Zhen Xing,Qi Dai,Zejia Weng,Zuxuan Wu,Yu-Gang Jiang
2024-06-11
Abstract:Text-guided video prediction (TVP) involves predicting the motion of future frames from the initial frame according to an instruction, which has wide applications in virtual reality, robotics, and content creation. Previous TVP methods make significant breakthroughs by adapting Stable Diffusion for this task. However, they struggle with frame consistency and temporal stability primarily due to the limited scale of video datasets. We observe that pretrained Image2Video diffusion models possess good priors for video dynamics but they lack textual control. Hence, transferring Image2Video models to leverage their video dynamic priors while injecting instruction control to generate controllable videos is both a meaningful and challenging task. To achieve this, we introduce the Multi-Modal Large Language Model (MLLM) to predict future video states based on initial frames and text instructions. More specifically, we design a dual query transformer (DQFormer) architecture, which integrates the instructions and frames into the conditional embeddings for future frame prediction. Additionally, we develop Long-Short Term Temporal Adapters and Spatial Adapters that can quickly transfer general video diffusion models to specific scenarios with minimal training costs. Experimental results show that our method significantly outperforms state-of-the-art techniques on four datasets: Something Something V2, Epic Kitchen-100, Bridge Data, and UCF-101. Notably, AID achieves 91.2% and 55.5% FVD improvements on Bridge and SSv2 respectively, demonstrating its effectiveness in various domains. More examples can be found at our website <a class="link-external link-https" href="https://chenhsing.github.io/AID" rel="external noopener nofollow">this https URL</a>.

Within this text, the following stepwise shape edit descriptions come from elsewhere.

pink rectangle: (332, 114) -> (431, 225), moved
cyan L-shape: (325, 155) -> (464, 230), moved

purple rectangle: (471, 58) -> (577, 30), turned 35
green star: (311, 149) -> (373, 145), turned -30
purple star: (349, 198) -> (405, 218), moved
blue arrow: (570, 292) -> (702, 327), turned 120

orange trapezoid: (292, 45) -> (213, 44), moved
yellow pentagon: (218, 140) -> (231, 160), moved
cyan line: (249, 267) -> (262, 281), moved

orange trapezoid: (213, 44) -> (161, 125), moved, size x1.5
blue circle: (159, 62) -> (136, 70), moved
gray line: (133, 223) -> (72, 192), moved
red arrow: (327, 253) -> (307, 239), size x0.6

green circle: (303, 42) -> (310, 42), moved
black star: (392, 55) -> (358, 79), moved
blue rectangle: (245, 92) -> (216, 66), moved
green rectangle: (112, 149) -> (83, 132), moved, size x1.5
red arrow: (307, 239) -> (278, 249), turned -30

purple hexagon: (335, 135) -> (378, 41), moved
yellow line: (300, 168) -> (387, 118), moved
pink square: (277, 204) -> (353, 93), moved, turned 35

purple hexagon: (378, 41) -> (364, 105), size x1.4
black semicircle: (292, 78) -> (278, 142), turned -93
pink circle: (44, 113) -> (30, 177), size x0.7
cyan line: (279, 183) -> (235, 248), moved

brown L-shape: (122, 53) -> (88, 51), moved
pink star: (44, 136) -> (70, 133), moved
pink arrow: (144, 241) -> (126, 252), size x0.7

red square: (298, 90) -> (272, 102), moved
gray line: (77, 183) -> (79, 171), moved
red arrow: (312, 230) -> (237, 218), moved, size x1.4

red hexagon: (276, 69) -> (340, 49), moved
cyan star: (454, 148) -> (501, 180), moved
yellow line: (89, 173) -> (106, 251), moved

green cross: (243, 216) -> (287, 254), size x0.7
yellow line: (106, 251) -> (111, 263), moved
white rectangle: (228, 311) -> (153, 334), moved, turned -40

Computer Vision and Pattern Recognition,Artificial Intelligence,Computation and Language,Machine Learning,Multimedia
What problem does this paper attempt to address?

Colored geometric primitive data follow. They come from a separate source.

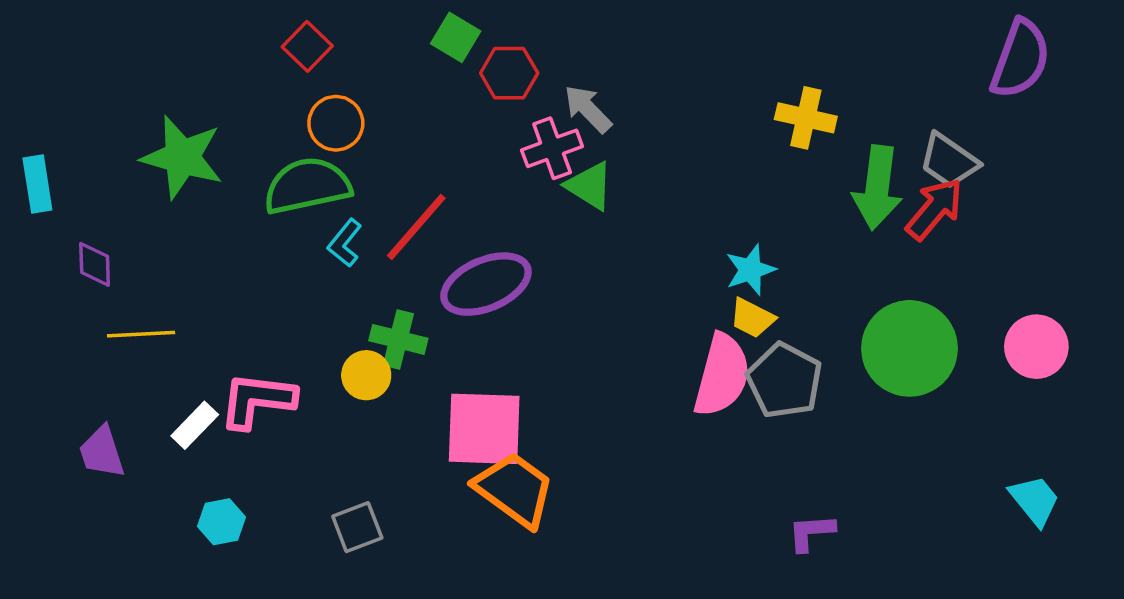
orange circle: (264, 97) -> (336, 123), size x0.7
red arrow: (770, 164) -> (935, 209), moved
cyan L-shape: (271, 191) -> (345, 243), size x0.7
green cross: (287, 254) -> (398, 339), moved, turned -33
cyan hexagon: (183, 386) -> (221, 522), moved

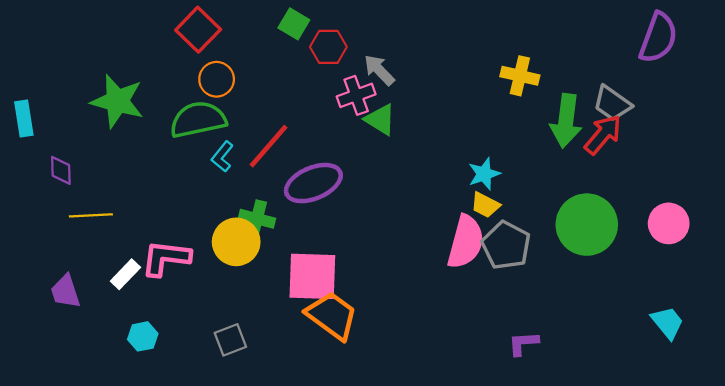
red square: (307, 46) -> (198, 30), size x1.4
yellow circle: (366, 375) -> (236, 242), size x1.5

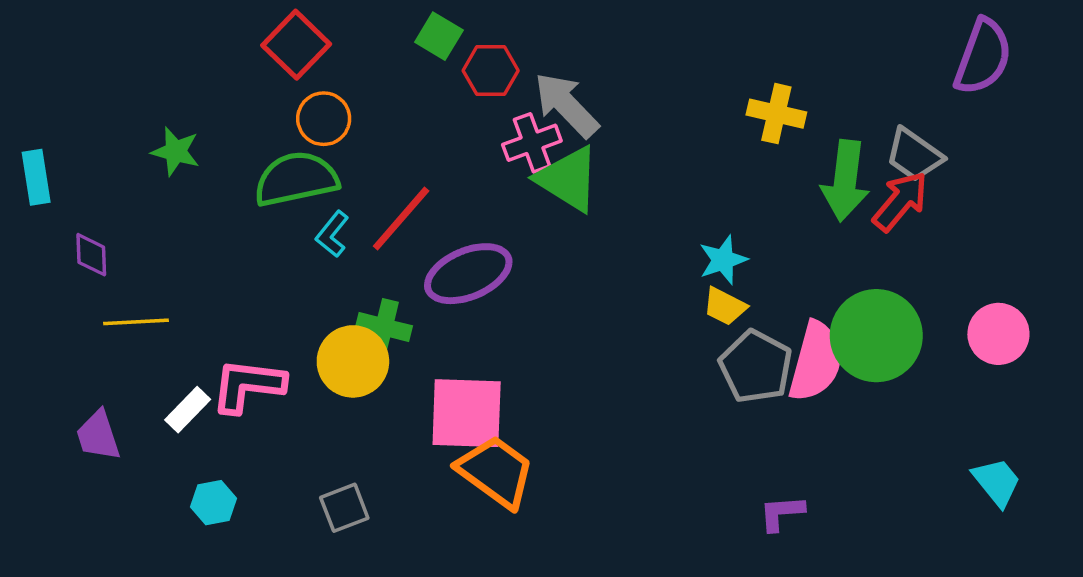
gray arrow: (379, 70) -> (566, 105), size x1.4
green star: (117, 101) -> (176, 151), size x0.6
green triangle: (380, 120) -> (568, 179), size x1.4
pink semicircle: (466, 242) -> (816, 361), moved

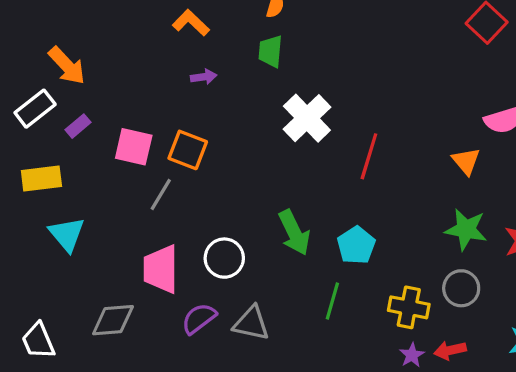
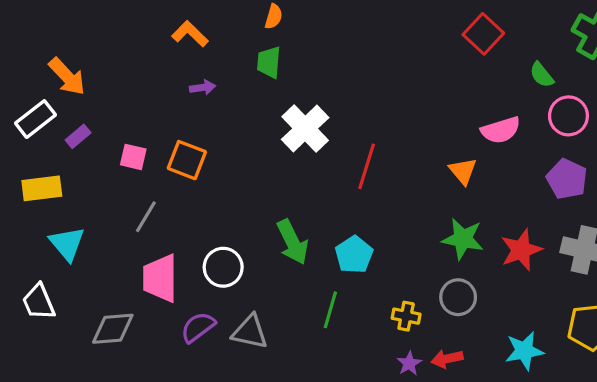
pink square: (134, 147) -> (133, 157), size x0.7
gray line: (161, 194) -> (146, 217), moved
yellow cross: (409, 307) -> (406, 316), size x0.7
white trapezoid: (38, 341) -> (39, 302), moved

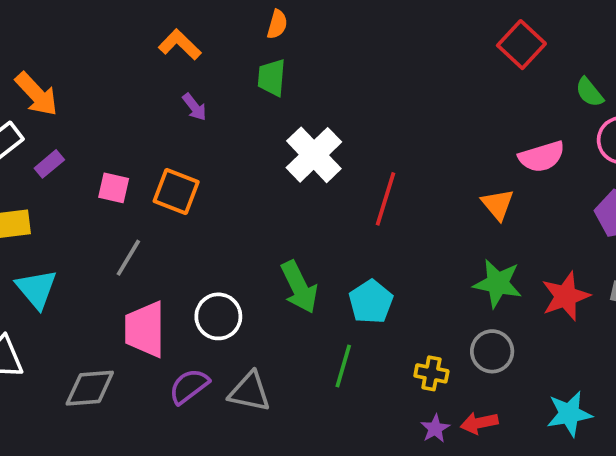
purple arrow: (203, 87) -> (194, 107), turned 60

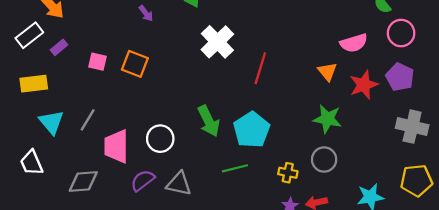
gray line: (128, 258) -> (88, 120), moved
red star: (566, 296) -> (364, 85), moved
cyan pentagon: (371, 302) -> (252, 130), size x1.4
green line: (343, 366) -> (235, 168), turned 60

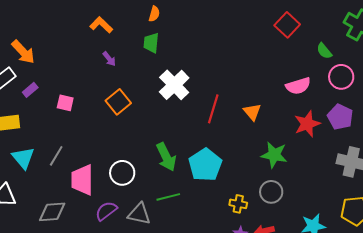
orange square: (135, 64) -> (118, 102), moved, turned 30
orange triangle: (327, 72) -> (252, 112), moved
green line: (235, 168) -> (168, 197), moved

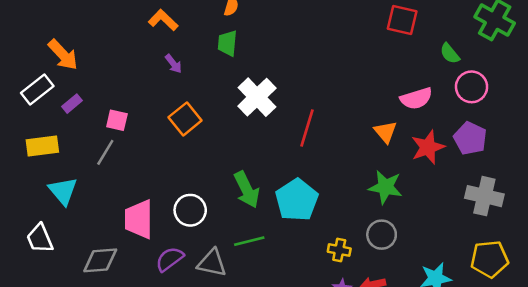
red square: (287, 25) -> (402, 20), turned -30
orange triangle: (252, 112) -> (385, 132), moved
gray line: (56, 156) -> (105, 152), moved

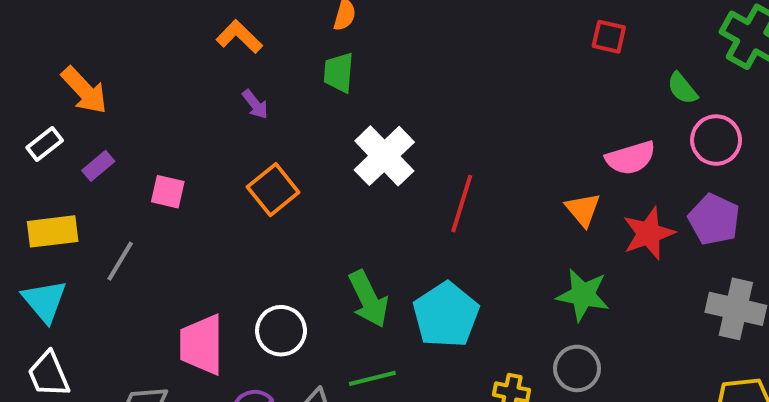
red square: (402, 20) -> (609, 37), size x0.7
white rectangle: (37, 89) -> (45, 144), size x0.7
gray line: (105, 152) -> (120, 261), moved
cyan triangle: (63, 191) -> (45, 301), moved

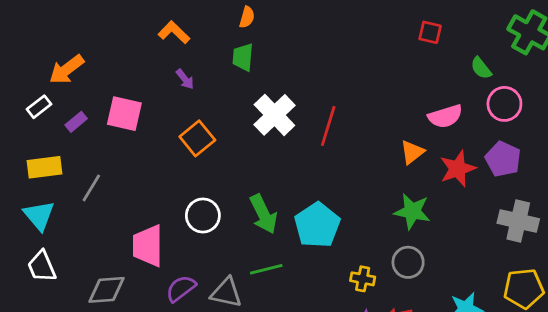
orange arrow: (84, 90) -> (67, 70), turned 96
pink square: (168, 192) -> (124, 114), moved, size x1.5
red line: (462, 204) -> (328, 126), moved
orange triangle: (583, 210) -> (412, 152), turned 32
white circle: (281, 331) -> (203, 215), moved

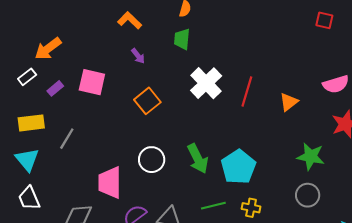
orange triangle: (412, 152) -> (289, 102), moved
green line: (266, 269) -> (213, 206), moved
yellow cross: (363, 279) -> (251, 208), moved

The problem that this paper attempts to solve is to predict future frames of a video given the initial frames and text instructions. Specifically, the Text - guided Video Prediction (TVP) task requires predicting future video frames based on the initial frames and an instruction. This task has a wide range of applications in fields such as virtual reality, robotics, and content creation. However, existing TVP methods have difficulties in handling inter - frame consistency and temporal stability, mainly because of the limited scale of available video datasets. Therefore, this paper proposes a new method, aiming to transfer pre - trained image - to - video diffusion models and inject text control to generate controllable and high - quality videos. The main challenges mentioned in the paper include: - **Understanding the initial frames**: How to extract useful information from the initial frames. - **Aligning the initial frames with the text instructions**: How to effectively combine the initial frames with the text instructions. - **Generating consistent future frames**: How to ensure the visual consistency and temporal coherence of the generated future frames. To solve these problems, the authors introduce the Multimodal Large Language Model (MLLM), design the Dual Query Transformer (DQFormer) architecture, and develop the Long - Short Term Temporal Adapters and Spatial Adapters. These techniques work together to enable the model to perform efficient transfer learning on specific datasets while maintaining the quality and stability of the generated videos. The experimental results show that this method significantly outperforms the existing state - of - the - art methods on multiple datasets, especially on the Something Something V2, Epic Kitchen - 100, Bridge Data, and UCF - 101 datasets. For example, on the Bridge Data dataset, the FVD metric of this method is improved by 91.2%, and on the Something Something V2 dataset, it is improved by 55.5%. In conclusion, this paper proposes an effective method. By transferring pre - trained image - to - video diffusion models and injecting text control, it successfully solves the problems of inter - frame consistency and temporal stability in the TVP task, showing great potential in various application scenarios.